Collected data:
------
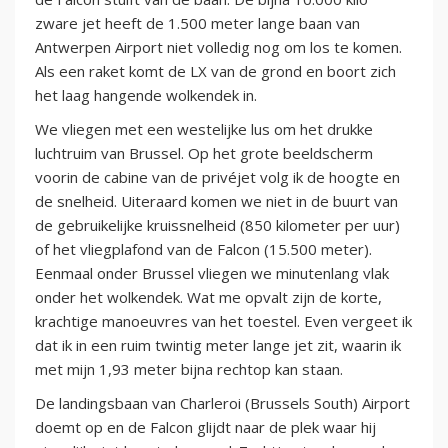
zware jet heeft de 1.500 meter lange baan van
Antwerpen Airport niet volledig nog om los te komen.
Als een raket komt de LX van de grond en boort zich
het laag hangende wolkendek in.
We vliegen met een westelijke lus om het drukke
luchtruim van Brussel. Op het grote beeldscherm
voorin de cabine van de privéjet volg ik de hoogte en
de snelheid. Uiteraard komen we niet in de buurt van
de gebruikelijke kruissnelheid (850 kilometer per uur)
of het vliegplafond van de Falcon (15.500 meter).
Eenmaal onder Brussel vliegen we minutenlang vlak
onder het wolkendek. Wat me opvalt zijn de korte,
krachtige manoeuvres van het toestel. Even vergeet ik
dat ik in een ruim twintig meter lange jet zit, waarin ik
met mijn 1,93 meter bijna rechtop kan staan.
De landingsbaan van Charleroi (Brussels South) Airport
doemt op en de Falcon glijdt naar de plek waar hij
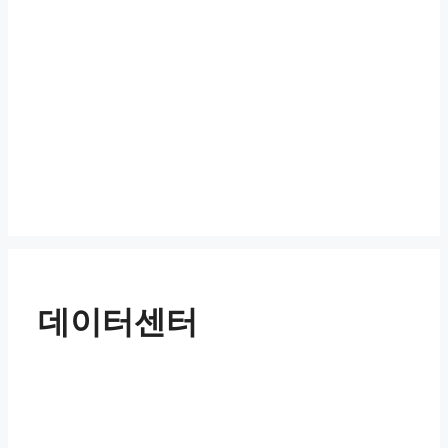
데이터센터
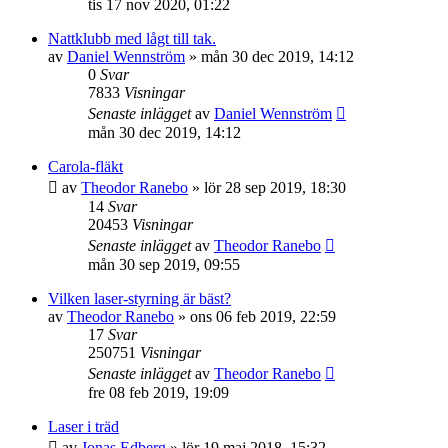
tis 17 nov 2020, 01:22
Nattklubb med lågt till tak.
av
Daniel Wennström
»
mån 30 dec 2019, 14:12
0
Svar
7833
Visningar
Senaste inlägget
av
Daniel Wennström
mån 30 dec 2019, 14:12
Carola-fläkt
av
Theodor Ranebo
»
lör 28 sep 2019, 18:30
14
Svar
20453
Visningar
Senaste inlägget
av
Theodor Ranebo
mån 30 sep 2019, 09:55
Vilken laser-styrning är bäst?
av
Theodor Ranebo
»
ons 06 feb 2019, 22:59
17
Svar
250751
Visningar
Senaste inlägget
av
Theodor Ranebo
fre 08 feb 2019, 19:09
Laser i träd
av
Jonas Edberg
»
lör 19 maj 2018, 15:32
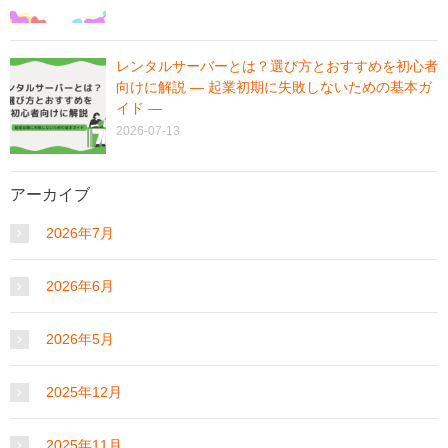
レンタルサーバーとは？選び方とおすすめを初心者
向けに解説 ― 起業初期に失敗しないための基本ガ
イド ―
2026-07-13
アーカイブ
2026年7月
2026年6月
2026年5月
2025年12月
2025年11月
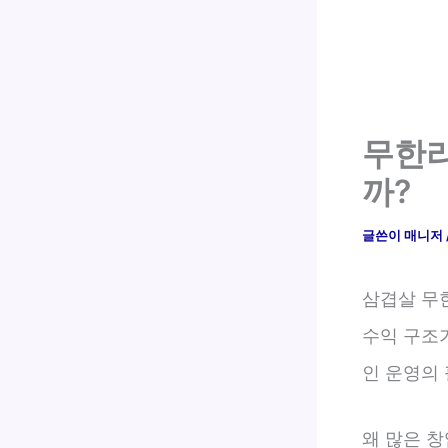
무한리
까?
글쓴이
매니저
삼겹살 무
수익 구조
인 운영의
왜 많은 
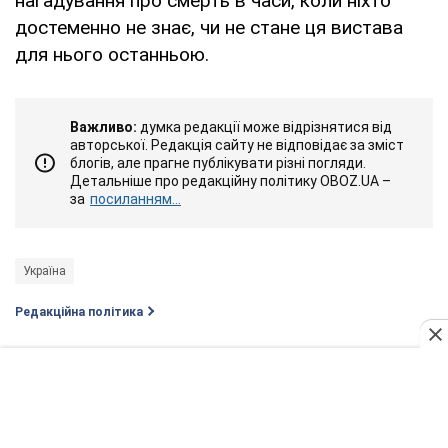
нагадування про смерть в часи, коли ніхто
достеменно не знає, чи не стане ця вистава
для нього останньою.
Важливо:
думка редакції може відрізнятися від
авторської. Редакція сайту не відповідає за зміст
блогів, але прагне публікувати різні погляди.
Детальніше про редакційну політику OBOZ.UA –
за
посиланням...
Україна
Редакційна політика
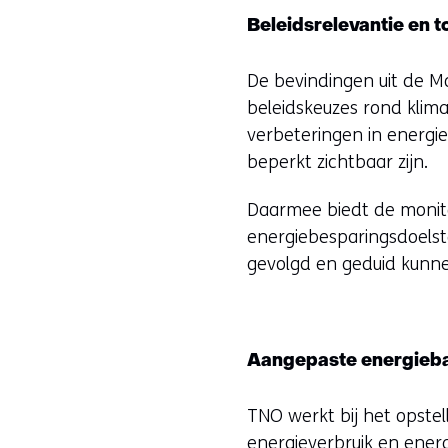
Beleidsrelevantie en 
De bevindingen uit de Mo
beleidskeuzes rond klima
verbeteringen in energie
beperkt zichtbaar zijn.
Daarmee biedt de monitor
energiebesparingsdoelst
gevolgd en geduid kunn
Aangepaste energieba
TNO werkt bij het opste
energieverbruik en ener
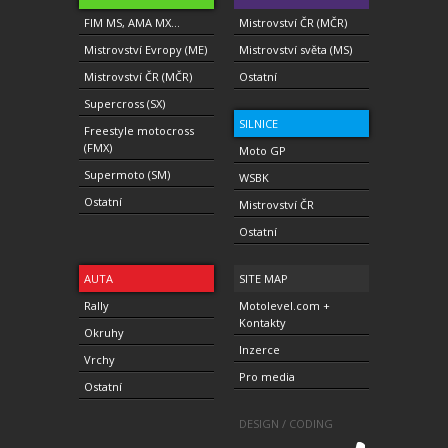
FIM MS, AMA MX...
Mistrovství ČR (MČR)
Mistrovství Evropy (ME)
Mistrovství světa (MS)
Mistrovství ČR (MČR)
Ostatní
Supercross (SX)
SILNICE
Freestyle motocross
(FMX)
Moto GP
Supermoto (SM)
WSBK
Ostatní
Mistrovství ČR
Ostatní
AUTA
SITE MAP
Rally
Motolevel.com +
Kontakty
Okruhy
Inzerce
Vrchy
Pro media
Ostatní
DESIGN / CODING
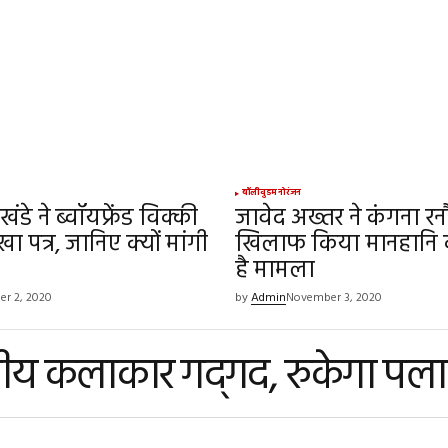
बॉलीवुड
मनोरंजन
डे ने ब्वॉयफ्रेंड विक्की
जावेद अख्तर ने कंगना रन
ा पत्र, जानिए क्यों मांगी
खिलाफ किया मानहानि क
है मामला
r 2, 2020
by
Admin
November 3, 2020
षेत्रीय कलाकार गद्‍गद, रुकेगा प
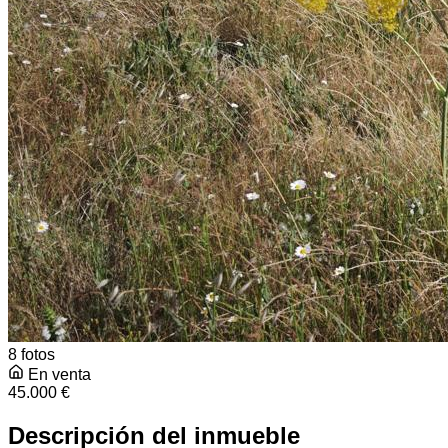
8 fotos
En venta
45.000 €
Descripción del inmueble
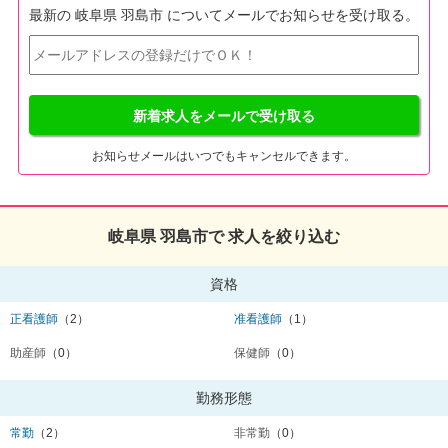
最新の 岐阜県 羽島市 についてメールでお知らせを受け取る。
新着求人をメールで受け取る
お知らせメールはいつでもキャンセルできます。
岐阜県 羽島市で 求人を絞り込む
資格
正看護師
（2）
准看護師
（1）
助産師
（0）
保健師
（0）
勤務形態
常勤
（2）
非常勤
（0）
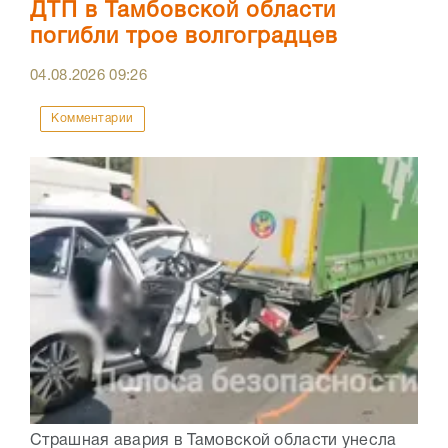
ДТП в Тамбовской области
погибли трое волгоградцев
04.08.2026
09:26
Комментарии
Страшная авария в Тамовской области унесла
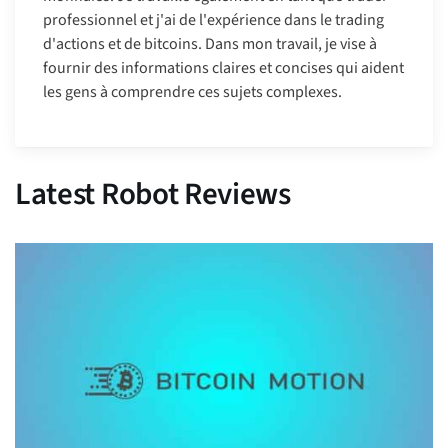
professionnel et j'ai de l'expérience dans le trading
d'actions et de bitcoins. Dans mon travail, je vise à
fournir des informations claires et concises qui aident
les gens à comprendre ces sujets complexes.
Latest Robot Reviews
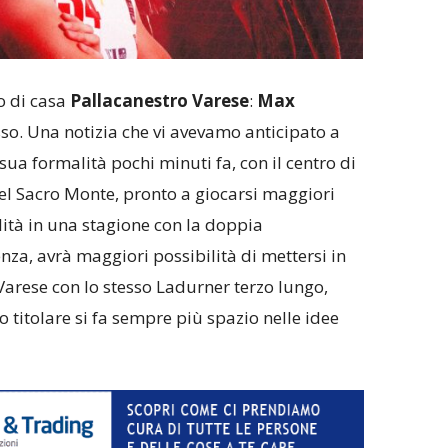
o di casa
Pallacanestro Varese
:
Max
o. Una notizia che vi avevamo anticipato a
 sua formalità pochi minuti fa, con il centro di
el Sacro Monte, pronto a giocarsi maggiori
ità in una stagione con la doppia
za, avrà maggiori possibilità di mettersi in
Varese con lo stesso Ladurner terzo lungo,
titolare si fa sempre più spazio nelle idee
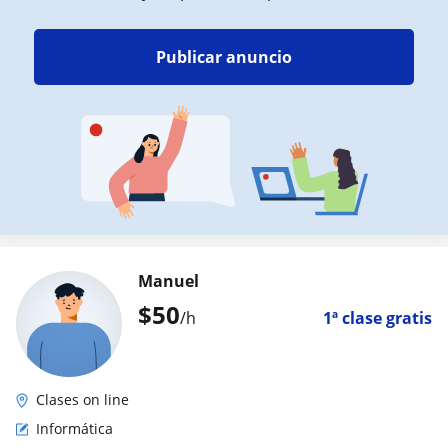
Publicar anuncio
Manuel
$
50
/h
1ª clase gratis
Clases on line
Informática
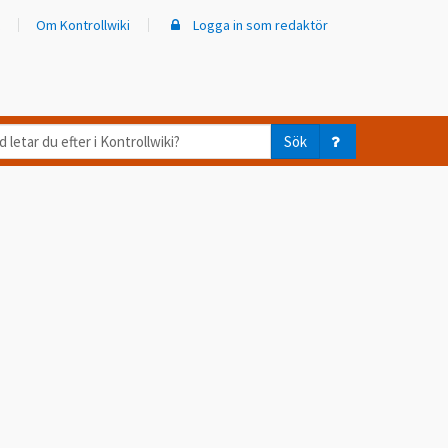
Om Kontrollwiki
Logga in som redaktör
d
Sök
ar
er
trollwiki?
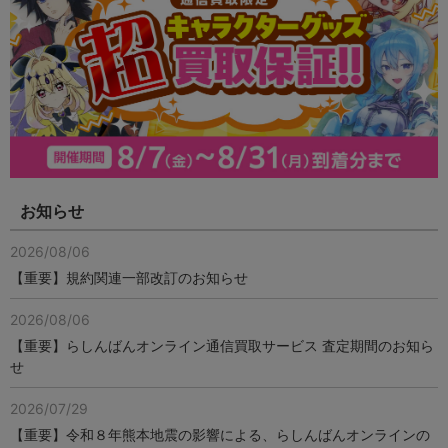
お知らせ
2026/08/06
【重要】規約関連一部改訂のお知らせ
2026/08/06
【重要】らしんばんオンライン通信買取サービス 査定期間のお知ら
せ
2026/07/29
【重要】令和８年熊本地震の影響による、らしんばんオンラインの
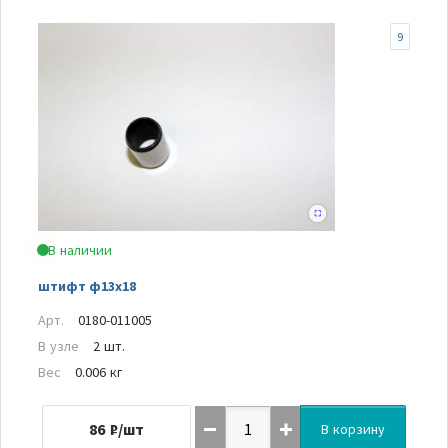
9
В наличии
штифт ф13х18
Арт.
0180-011005
В узле
2 шт.
Вес
0.006 кг
86
₽/шт
В корзину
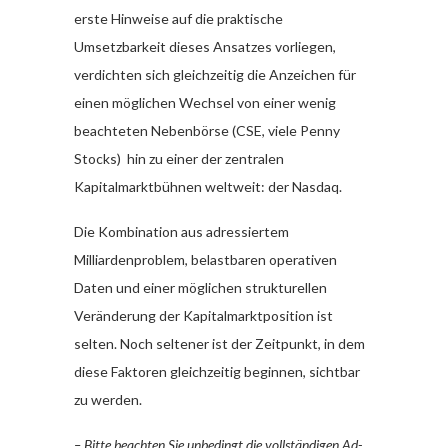
erste Hinweise auf die praktische
Umsetzbarkeit dieses Ansatzes vorliegen,
verdichten sich gleichzeitig die Anzeichen für
einen möglichen Wechsel von einer wenig
beachteten Nebenbörse (CSE, viele Penny
Stocks) hin zu einer der zentralen
Kapitalmarktbühnen weltweit: der Nasdaq.
Die Kombination aus adressiertem
Milliardenproblem, belastbaren operativen
Daten und einer möglichen strukturellen
Veränderung der Kapitalmarktposition ist
selten. Noch seltener ist der Zeitpunkt, in dem
diese Faktoren gleichzeitig beginnen, sichtbar
zu werden.
– Bitte beachten Sie unbedingt die vollständigen Ad-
------
▶ WORK INSTRUCTIONS
Reproduce, word for word, only the lines in the records above from the line with "посиланням..." through the line with "FIM MS, AMA MX...", including both ends; omit the pictures.

▶ SOLUTION FOR THIS TASK
посиланням...
Україна
Редакційна політика
Beleidsrelevantie en 
De bevindingen uit de Mo
beleidskeuzes rond klima
verbeteringen in energie
beperkt zichtbaar zijn.
Daarmee biedt de monitor
energiebesparingsdoelst
gevolgd en geduid kunn
Aangepaste energieba
TNO werkt bij het opste
energieverbruik en ener
FIM MS, AMA MX...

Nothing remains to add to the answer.